Coastal erosion was at the center of the annual congress of the Vendée association of elected representatives of the coast, this Tuesday, in Saint-Hilaire-de-Riez. If the Climate and Resilience law has transferred to local authorities, and therefore to town halls, the task of redeveloping it, the question of financing remains.
Who will have to pay for the redevelopment of the coast, victim of a slow but inexorable erosion? This was one of the main issues under discussion on Tuesday at Saint-Hilaire-de-Riez in Vendee. A hundred local elected officials were gathered for the annual congress of the AVEL, the Vendée association of elected officials from the coast chaired by the mayor of Les Sables d’Olonne Yannick Moreau. 12 years after the Xynthia storm, awareness seems real among elected officials.
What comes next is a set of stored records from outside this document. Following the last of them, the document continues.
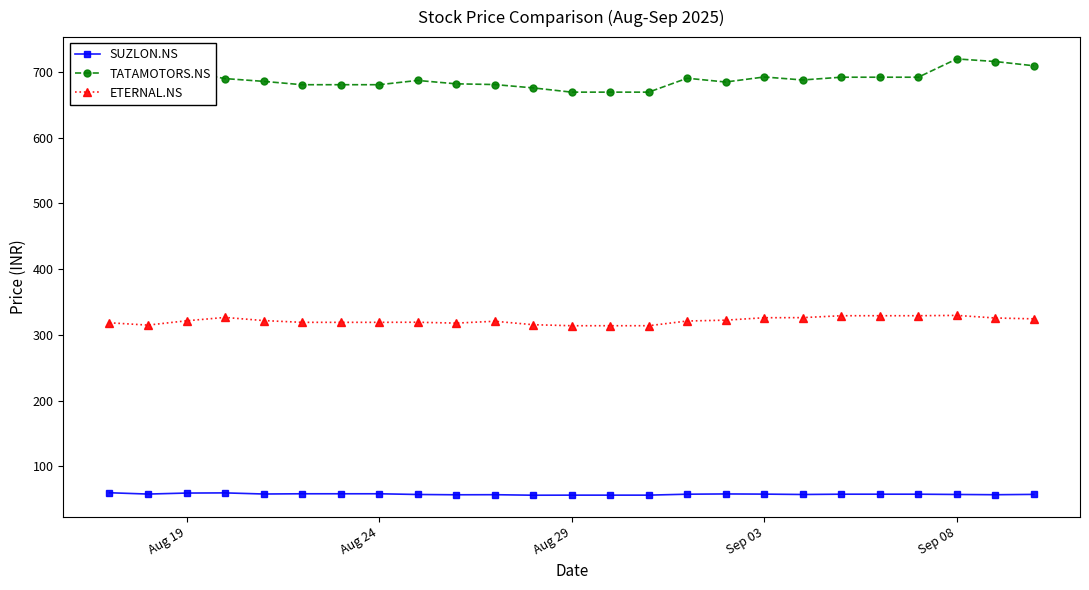

What is the minimum value for ETERNAL.NS?

314.0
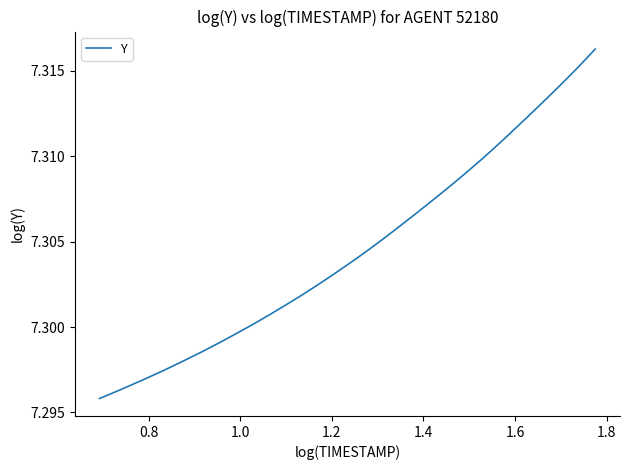

Does the chart have visible grid lines?

No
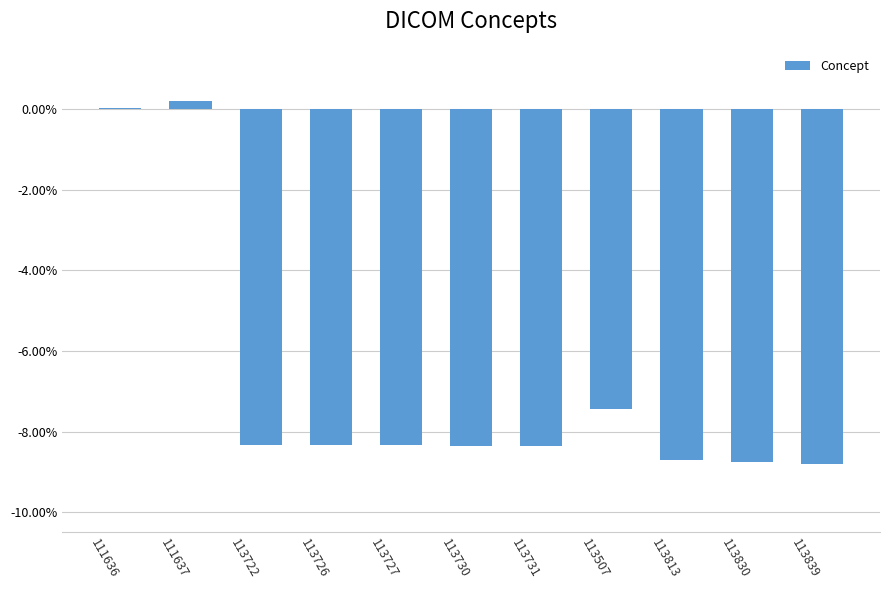

Between 113727 and 111637, which is larger?

111637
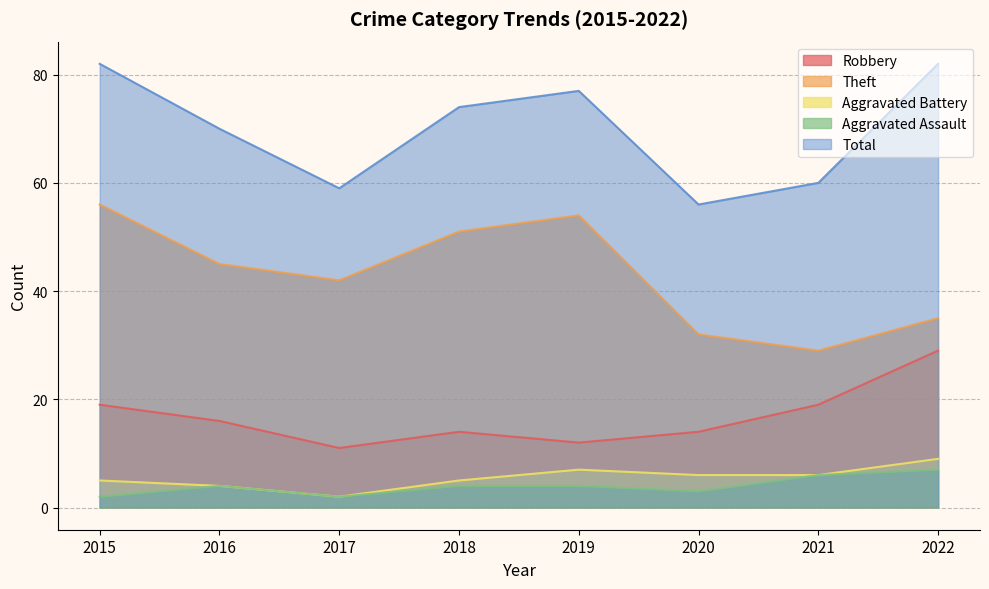

What value does the Robbery series have at 2017, to the nearest 10?

10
Everyone knows that we will no longer be able to develop as before. But the question of “who does what” and especially “who pays what” divides. In 2021 the Climate and Resilience law transferred responsibility for planning to communities. “Inevitably, if there is a transfer of responsibility without the means to do so, there will be a showdown” -warns the mayor of Saint-Gilles-Croix-de-Vie François Blanchet – “Who will pay for the expropriations if there are any? Who will pay the pre-emptions? Who will pay for the buyback of the houses? Who will pay for the works against the sea? And here we are talking about millions or even billions of euros”. The president of the departmental council of Vendée Alain Leboeuf also appeals to the solidarity of the State: “The town planning of our coastline has been authorized by the State, apart from this rise in sea level due to global warming cannot be due to the inhabitants of the coast”.
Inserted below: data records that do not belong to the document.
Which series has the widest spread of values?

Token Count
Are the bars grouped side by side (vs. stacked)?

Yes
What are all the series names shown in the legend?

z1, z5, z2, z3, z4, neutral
If there is a transfer of responsibility without the means to do so, there will be arm wrestling. François Blanchet mayor of Saint-Gilles-Croix-de-Vie
Another point of view was expressed by the voice of the LREM deputy from the Vendée coast and author of a report on coastal erosion Stephane Buchou. He suggests increasing the percentage of transfer duties (tax during real estate sales) and assigning this amount “the financing of the adaptation of our coastal territories in the face of climate change”. Everyone is now watching for the ordinance supposed to clarify the law on this major point of financing. “The law will distinguish the municipalities which will be responsible for carrying out their own mapping” -Explain Gaelle Cognet, lawyer at the Paris bar specialist in the environment – “and the main difficulty is what form of financing to associate with this form of transfer of competence (…) Is it simply the responsibility of the coastal communities or do we organize a fund at the national scale to support this adaptation process? “
The President of France Nature Environment Vendée Yves Le Quellec see in these “bickers a return of the ball”. And to conclude: “We have to act and everyone has to get on with it, now we have to find the means to also involve the population in new development methods”.